▼

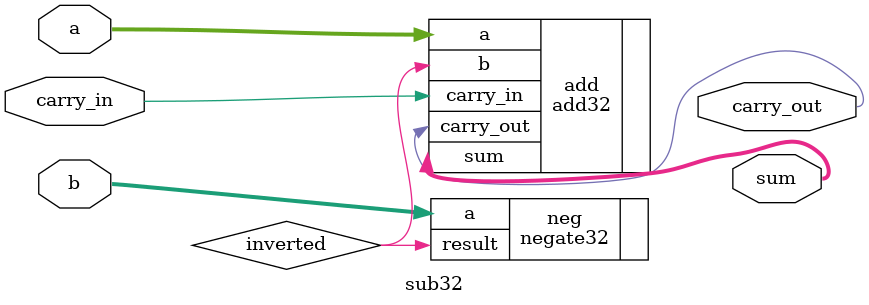
<source format=v>
module sub32(a, b, carry_in, sum, carry_out);
    input wire signed [31:0] a,b;
	input wire carry_in;
	output wire signed [31:0] sum;
	output wire carry_out;
	wire inverted;

    negate32 neg(.a(b), .result(inverted));
    add32 add(.a(a), .b(inverted), .carry_in(carry_in), .sum(sum), .carry_out(carry_out));
	
endmodule
</source>
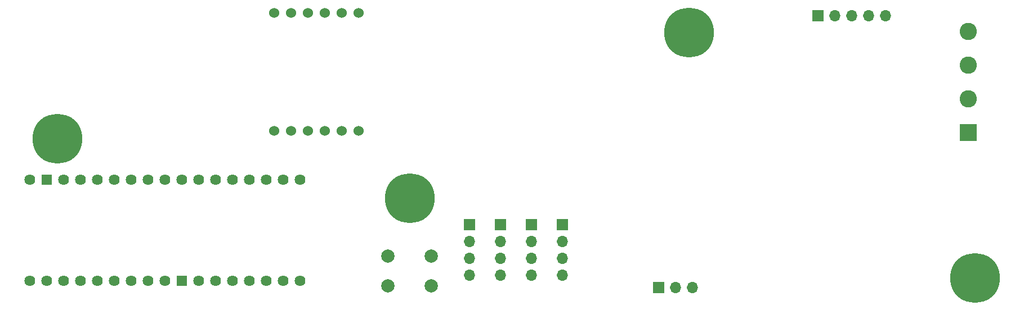
<source format=gbr>
%TF.GenerationSoftware,KiCad,Pcbnew,7.0.1-0*%
%TF.CreationDate,2023-09-22T11:11:22-04:00*%
%TF.ProjectId,Segway V7,53656777-6179-4205-9637-2e6b69636164,V1*%
%TF.SameCoordinates,Original*%
%TF.FileFunction,Soldermask,Bot*%
%TF.FilePolarity,Negative*%
%FSLAX46Y46*%
G04 Gerber Fmt 4.6, Leading zero omitted, Abs format (unit mm)*
G04 Created by KiCad (PCBNEW 7.0.1-0) date 2023-09-22 11:11:22*
%MOMM*%
%LPD*%
G01*
G04 APERTURE LIST*
G04 Aperture macros list*
%AMRoundRect*
0 Rectangle with rounded corners*
0 $1 Rounding radius*
0 $2 $3 $4 $5 $6 $7 $8 $9 X,Y pos of 4 corners*
0 Add a 4 corners polygon primitive as box body*
4,1,4,$2,$3,$4,$5,$6,$7,$8,$9,$2,$3,0*
0 Add four circle primitives for the rounded corners*
1,1,$1+$1,$2,$3*
1,1,$1+$1,$4,$5*
1,1,$1+$1,$6,$7*
1,1,$1+$1,$8,$9*
0 Add four rect primitives between the rounded corners*
20,1,$1+$1,$2,$3,$4,$5,0*
20,1,$1+$1,$4,$5,$6,$7,0*
20,1,$1+$1,$6,$7,$8,$9,0*
20,1,$1+$1,$8,$9,$2,$3,0*%
G04 Aperture macros list end*
%ADD10R,2.600000X2.600000*%
%ADD11C,2.600000*%
%ADD12C,7.500000*%
%ADD13R,1.700000X1.700000*%
%ADD14O,1.700000X1.700000*%
%ADD15C,1.625600*%
%ADD16RoundRect,0.025400X0.736600X-0.736600X0.736600X0.736600X-0.736600X0.736600X-0.736600X-0.736600X0*%
%ADD17C,2.000000*%
%ADD18C,1.524000*%
G04 APERTURE END LIST*
D10*
%TO.C,J10*%
X246000000Y-116080000D03*
D11*
X246000000Y-111000000D03*
X246000000Y-105920000D03*
X246000000Y-100840000D03*
%TD*%
D12*
%TO.C,REF\u002A\u002A*%
X109000000Y-117000000D03*
%TD*%
D13*
%TO.C,J2*%
X199500000Y-139500000D03*
D14*
X202040000Y-139500000D03*
X204580000Y-139500000D03*
%TD*%
D15*
%TO.C,U1*%
X104880000Y-138500000D03*
X107420000Y-138500000D03*
X109960000Y-138500000D03*
X112500000Y-138500000D03*
X115040000Y-138500000D03*
X117580000Y-138500000D03*
X120120000Y-138500000D03*
X122660000Y-138500000D03*
X125200000Y-138500000D03*
D16*
X127740000Y-138500000D03*
D15*
X130280000Y-138500000D03*
X132820000Y-138500000D03*
X135360000Y-138500000D03*
X137900000Y-138500000D03*
X140440000Y-138500000D03*
X142980000Y-138500000D03*
X145520000Y-138500000D03*
X145520000Y-123260000D03*
X142980000Y-123260000D03*
X140440000Y-123260000D03*
X137900000Y-123260000D03*
X135360000Y-123260000D03*
X132820000Y-123260000D03*
X130280000Y-123260000D03*
X127740000Y-123260000D03*
X125200000Y-123260000D03*
X122660000Y-123260000D03*
X120120000Y-123260000D03*
X117580000Y-123260000D03*
X115040000Y-123260000D03*
X112500000Y-123260000D03*
X109960000Y-123260000D03*
D16*
X107420000Y-123260000D03*
D15*
X104880000Y-123260000D03*
%TD*%
D13*
%TO.C,J8*%
X223420000Y-98500000D03*
D14*
X225960000Y-98500000D03*
X228500000Y-98500000D03*
X231040000Y-98500000D03*
X233580000Y-98500000D03*
%TD*%
D13*
%TO.C,J3*%
X171000000Y-130000000D03*
D14*
X171000000Y-132540000D03*
X171000000Y-135080000D03*
X171000000Y-137620000D03*
%TD*%
D13*
%TO.C,J7*%
X185000000Y-130000000D03*
D14*
X185000000Y-132540000D03*
X185000000Y-135080000D03*
X185000000Y-137620000D03*
%TD*%
D13*
%TO.C,J4*%
X175650000Y-130000000D03*
D14*
X175650000Y-132540000D03*
X175650000Y-135080000D03*
X175650000Y-137620000D03*
%TD*%
D12*
%TO.C,REF\u002A\u002A*%
X204000000Y-101000000D03*
%TD*%
D17*
%TO.C,SW3*%
X158750000Y-134750000D03*
X165250000Y-134750000D03*
X158750000Y-139250000D03*
X165250000Y-139250000D03*
%TD*%
D18*
%TO.C,A1*%
X141650000Y-115890000D03*
X144190000Y-115890000D03*
X146730000Y-115890000D03*
X149270000Y-115890000D03*
X151810000Y-115890000D03*
X154350000Y-115890000D03*
X141650000Y-98110000D03*
X144190000Y-98110000D03*
X146730000Y-98110000D03*
X149270000Y-98110000D03*
X151810000Y-98110000D03*
X154350000Y-98110000D03*
%TD*%
D13*
%TO.C,J5*%
X180300000Y-130000000D03*
D14*
X180300000Y-132540000D03*
X180300000Y-135080000D03*
X180300000Y-137620000D03*
%TD*%
D12*
%TO.C,REF\u002A\u002A*%
X162000000Y-126000000D03*
%TD*%
%TO.C,REF\u002A\u002A*%
X247000000Y-138000000D03*
%TD*%
M02*

</source>
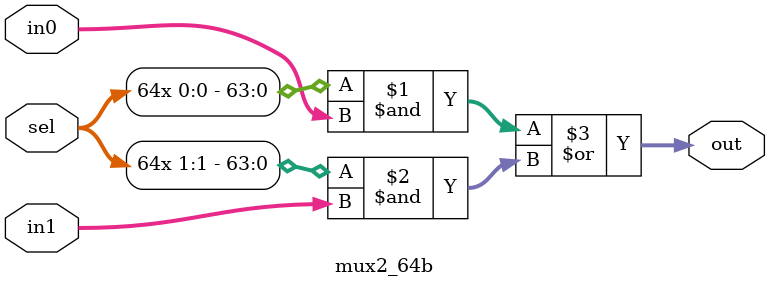
<source format=v>
module mux2_64b (
    input  [63:0] in0, in1,
    input  [1:0]  sel,
    output [63:0] out
);

assign out = ({64{sel[0]}} & in0)
           | ({64{sel[1]}} & in1);

endmodule

</source>
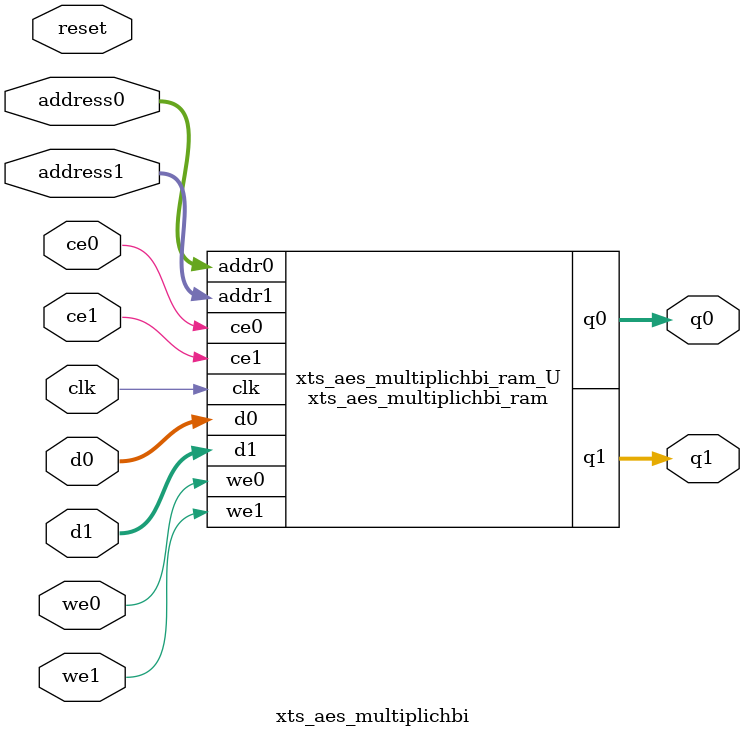
<source format=v>
`timescale 1 ns / 1 ps
module xts_aes_multiplichbi_ram (addr0, ce0, d0, we0, q0, addr1, ce1, d1, we1, q1,  clk);

parameter DWIDTH = 8;
parameter AWIDTH = 12;
parameter MEM_SIZE = 3840;

input[AWIDTH-1:0] addr0;
input ce0;
input[DWIDTH-1:0] d0;
input we0;
output reg[DWIDTH-1:0] q0;
input[AWIDTH-1:0] addr1;
input ce1;
input[DWIDTH-1:0] d1;
input we1;
output reg[DWIDTH-1:0] q1;
input clk;

(* ram_style = "block" *)reg [DWIDTH-1:0] ram[0:MEM_SIZE-1];




always @(posedge clk)  
begin 
    if (ce0) 
    begin
        if (we0) 
        begin 
            ram[addr0] <= d0; 
        end 
        q0 <= ram[addr0];
    end
end


always @(posedge clk)  
begin 
    if (ce1) 
    begin
        if (we1) 
        begin 
            ram[addr1] <= d1; 
        end 
        q1 <= ram[addr1];
    end
end


endmodule

`timescale 1 ns / 1 ps
module xts_aes_multiplichbi(
    reset,
    clk,
    address0,
    ce0,
    we0,
    d0,
    q0,
    address1,
    ce1,
    we1,
    d1,
    q1);

parameter DataWidth = 32'd8;
parameter AddressRange = 32'd3840;
parameter AddressWidth = 32'd12;
input reset;
input clk;
input[AddressWidth - 1:0] address0;
input ce0;
input we0;
input[DataWidth - 1:0] d0;
output[DataWidth - 1:0] q0;
input[AddressWidth - 1:0] address1;
input ce1;
input we1;
input[DataWidth - 1:0] d1;
output[DataWidth - 1:0] q1;



xts_aes_multiplichbi_ram xts_aes_multiplichbi_ram_U(
    .clk( clk ),
    .addr0( address0 ),
    .ce0( ce0 ),
    .we0( we0 ),
    .d0( d0 ),
    .q0( q0 ),
    .addr1( address1 ),
    .ce1( ce1 ),
    .we1( we1 ),
    .d1( d1 ),
    .q1( q1 ));

endmodule


</source>
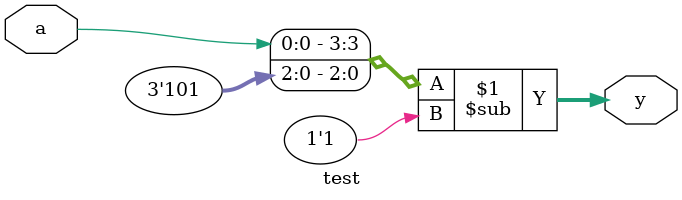
<source format=v>
module test(input a, output [3:0] y);
assign y = {a,3'b101} - 1'b1;
endmodule

</source>
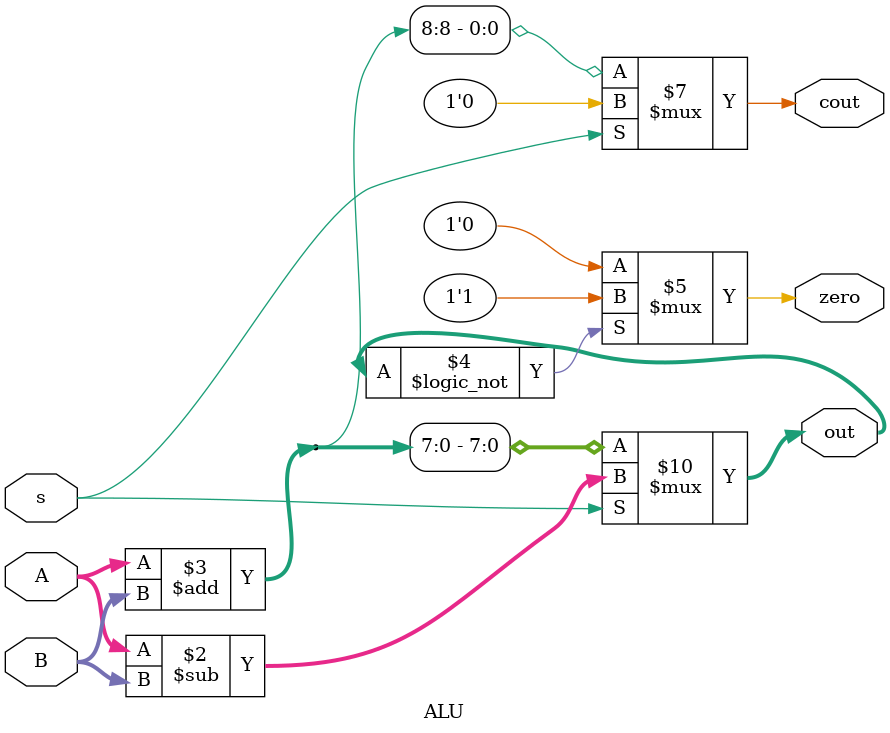
<source format=sv>
`timescale 1ns / 1ps
module ALU (
    input [7:0] A, B,    // 8-bit inputs
    input s,             // Operation selector: 0 for addition, 1 for subtraction
    output reg [7:0] out, // 8-bit result
    output reg cout,     // Carry-out for addition
    output reg zero      // Zero flag
);

    always @(*) begin
        // Default values to prevent latches
        out = 8'h0;
        cout = 1'b0;
        zero = 1'b0;

        if (s) begin
            // Subtraction
            out = A - B;
        end else begin
            // Addition with carry-out
            {cout, out} = A + B;
        end

        // Zero flag
        zero = (out == 8'h0) ? 1'b1 : 1'b0;
    end
endmodule

</source>
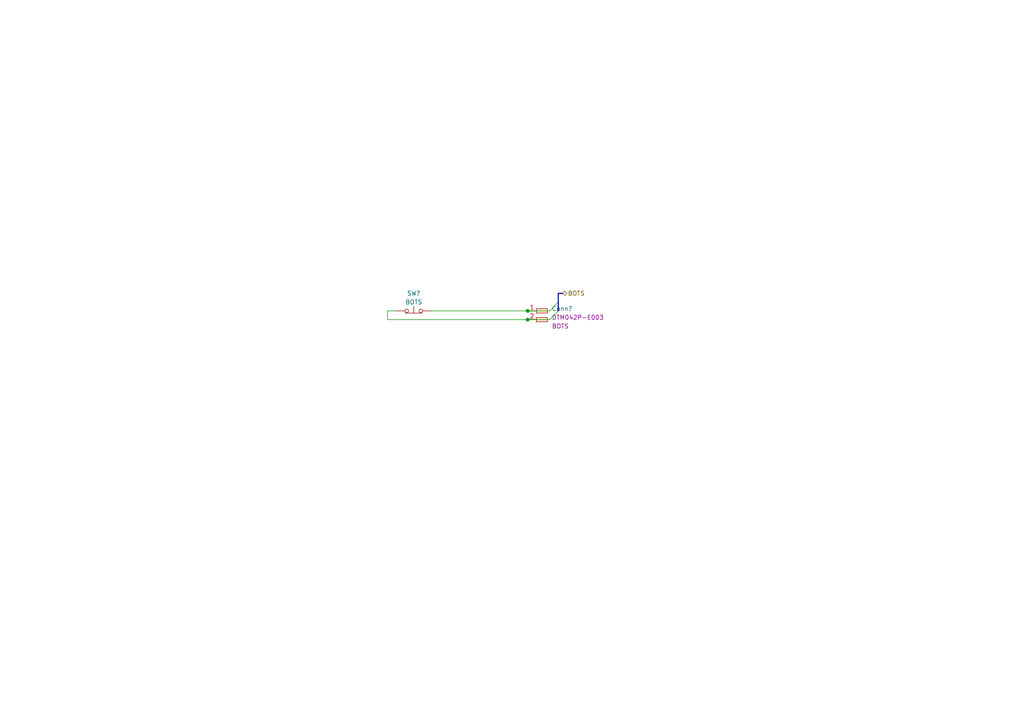
<source format=kicad_sch>
(kicad_sch (version 20230121) (generator eeschema)

  (uuid 708e2be6-c0a1-40fd-b0b6-182beb029899)

  (paper "A4")

  

  (junction (at 153.035 90.17) (diameter 0) (color 0 0 0 0)
    (uuid 98109634-9cd5-418d-aa0d-d7a93e48f6cd)
  )
  (junction (at 153.035 92.71) (diameter 0) (color 0 0 0 0)
    (uuid c465e442-7b87-4843-82fd-ec01690e7cee)
  )

  (bus_entry (at 159.385 92.71) (size 2.54 -2.54)
    (stroke (width 0) (type default))
    (uuid 177db8c6-da63-41cd-918e-e4b27e3ded9b)
  )
  (bus_entry (at 159.385 90.17) (size 2.54 -2.54)
    (stroke (width 0) (type default))
    (uuid 2c72fe84-e3e2-4520-a5ae-0c6721d658d4)
  )

  (bus (pts (xy 161.925 90.17) (xy 161.925 87.63))
    (stroke (width 0) (type default))
    (uuid 0f5e6f97-4867-4832-80af-45c4c5c8d785)
  )
  (bus (pts (xy 161.925 87.63) (xy 161.925 85.09))
    (stroke (width 0) (type default))
    (uuid 5d27da2e-6e94-40f5-8ffd-991d1b8e97c4)
  )

  (wire (pts (xy 153.035 90.17) (xy 159.385 90.17))
    (stroke (width 0) (type default))
    (uuid 62d7bd06-6691-4c1a-ac31-118dbbd3ac7f)
  )
  (wire (pts (xy 114.935 90.17) (xy 112.395 90.17))
    (stroke (width 0) (type default))
    (uuid 92bdb36f-f440-4157-b95d-7fe60eb5490b)
  )
  (wire (pts (xy 112.395 92.71) (xy 153.035 92.71))
    (stroke (width 0) (type default))
    (uuid 963f3ae8-608f-4dfc-8e9f-f41d1e06e1af)
  )
  (bus (pts (xy 161.925 85.09) (xy 163.195 85.09))
    (stroke (width 0) (type default))
    (uuid a112edd8-c17b-4688-993b-a8302781d329)
  )

  (wire (pts (xy 125.095 90.17) (xy 153.035 90.17))
    (stroke (width 0) (type default))
    (uuid d248130f-a0b8-4d6c-9d1c-b50af010376f)
  )
  (wire (pts (xy 112.395 90.17) (xy 112.395 92.71))
    (stroke (width 0) (type default))
    (uuid e3fc576e-168a-493f-89c7-a988fb744f3d)
  )
  (wire (pts (xy 153.035 92.71) (xy 159.385 92.71))
    (stroke (width 0) (type default))
    (uuid f47d1942-d7a5-4e75-846b-1018be7ecc76)
  )

  (hierarchical_label "BOTS" (shape bidirectional) (at 163.195 85.09 0) (fields_autoplaced)
    (effects (font (size 1.27 1.27)) (justify left))
    (uuid 8f86c491-5b34-45bc-a714-b4bd987d1f57)
  )

  (symbol (lib_id "Connectors_SUFST:Deutsch_DTM_2P_Pin") (at 154.94 97.155 180) (unit 1)
    (in_bom yes) (on_board yes) (dnp no) (fields_autoplaced)
    (uuid 796d87f4-5891-48f5-9b33-0a91579774ae)
    (property "Reference" "Conn?" (at 160.02 89.535 0)
      (effects (font (size 1.27 1.27)) (justify right))
    )
    (property "Value" "Deutsch_DTM_2P_Pin" (at 154.94 97.155 0)
      (effects (font (size 1.27 1.27)) hide)
    )
    (property "Footprint" "" (at 154.94 95.25 0)
      (effects (font (size 1.27 1.27)) hide)
    )
    (property "Datasheet" "" (at 154.94 95.25 0)
      (effects (font (size 1.27 1.27)) hide)
    )
    (property "P/N" "DTM042P-E003" (at 160.02 92.075 0)
      (effects (font (size 1.27 1.27)) (justify right))
    )
    (property "Conn Name" "BOTS" (at 160.02 94.615 0)
      (effects (font (size 1.27 1.27)) (justify right))
    )
    (pin "1" (uuid e598fa93-ee48-4670-bea1-038dead163c9))
    (pin "2" (uuid bdf01523-9f70-4c8f-a265-ae751a6614c1))
    (instances
      (project "StagX"
        (path "/03011643-0690-4b85-ab78-d6a62dae52b1/3cdef822-b27b-4a71-b67b-74c9f7188311"
          (reference "Conn?") (unit 1)
        )
        (path "/03011643-0690-4b85-ab78-d6a62dae52b1/8cb55a6b-0d65-49e2-b083-4cc99e15786c"
          (reference "Conn?") (unit 1)
        )
        (path "/03011643-0690-4b85-ab78-d6a62dae52b1/a345ed85-d8da-42e0-9850-81cfb8a2389f"
          (reference "Conn?") (unit 1)
        )
        (path "/03011643-0690-4b85-ab78-d6a62dae52b1/070b8217-88a3-4264-8b23-f32d97ad3850"
          (reference "Conn8") (unit 1)
        )
      )
    )
  )

  (symbol (lib_id "Switch:SW_Push_Open") (at 120.015 90.17 0) (unit 1)
    (in_bom yes) (on_board yes) (dnp no) (fields_autoplaced)
    (uuid 9a66fbc4-a149-4b62-b76d-7c072c452b9e)
    (property "Reference" "SW?" (at 120.015 85.09 0)
      (effects (font (size 1.27 1.27)))
    )
    (property "Value" "BOTS" (at 120.015 87.63 0)
      (effects (font (size 1.27 1.27)))
    )
    (property "Footprint" "" (at 120.015 85.09 0)
      (effects (font (size 1.27 1.27)) hide)
    )
    (property "Datasheet" "~" (at 120.015 85.09 0)
      (effects (font (size 1.27 1.27)) hide)
    )
    (property "Conn Name" "" (at 120.015 86.36 0)
      (effects (font (size 1.27 1.27)))
    )
    (pin "1" (uuid 4563ba41-d363-4333-bf90-2644316aedc9))
    (pin "2" (uuid 8945892e-dfd0-4dda-9074-f3534b25335e))
    (instances
      (project "StagX"
        (path "/03011643-0690-4b85-ab78-d6a62dae52b1/3cdef822-b27b-4a71-b67b-74c9f7188311"
          (reference "SW?") (unit 1)
        )
        (path "/03011643-0690-4b85-ab78-d6a62dae52b1/8cb55a6b-0d65-49e2-b083-4cc99e15786c"
          (reference "SW?") (unit 1)
        )
        (path "/03011643-0690-4b85-ab78-d6a62dae52b1/a345ed85-d8da-42e0-9850-81cfb8a2389f"
          (reference "SW?") (unit 1)
        )
        (path "/03011643-0690-4b85-ab78-d6a62dae52b1/070b8217-88a3-4264-8b23-f32d97ad3850"
          (reference "SW1") (unit 1)
        )
      )
    )
  )
)

</source>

▲

**EXERCISE**.
Go through the entries above and report each line with the string "Footprint" in it.

**RESULT BELOW**.
    (property "Footprint" "" (at 154.94 95.25 0)
    (property "Footprint" "" (at 120.015 85.09 0)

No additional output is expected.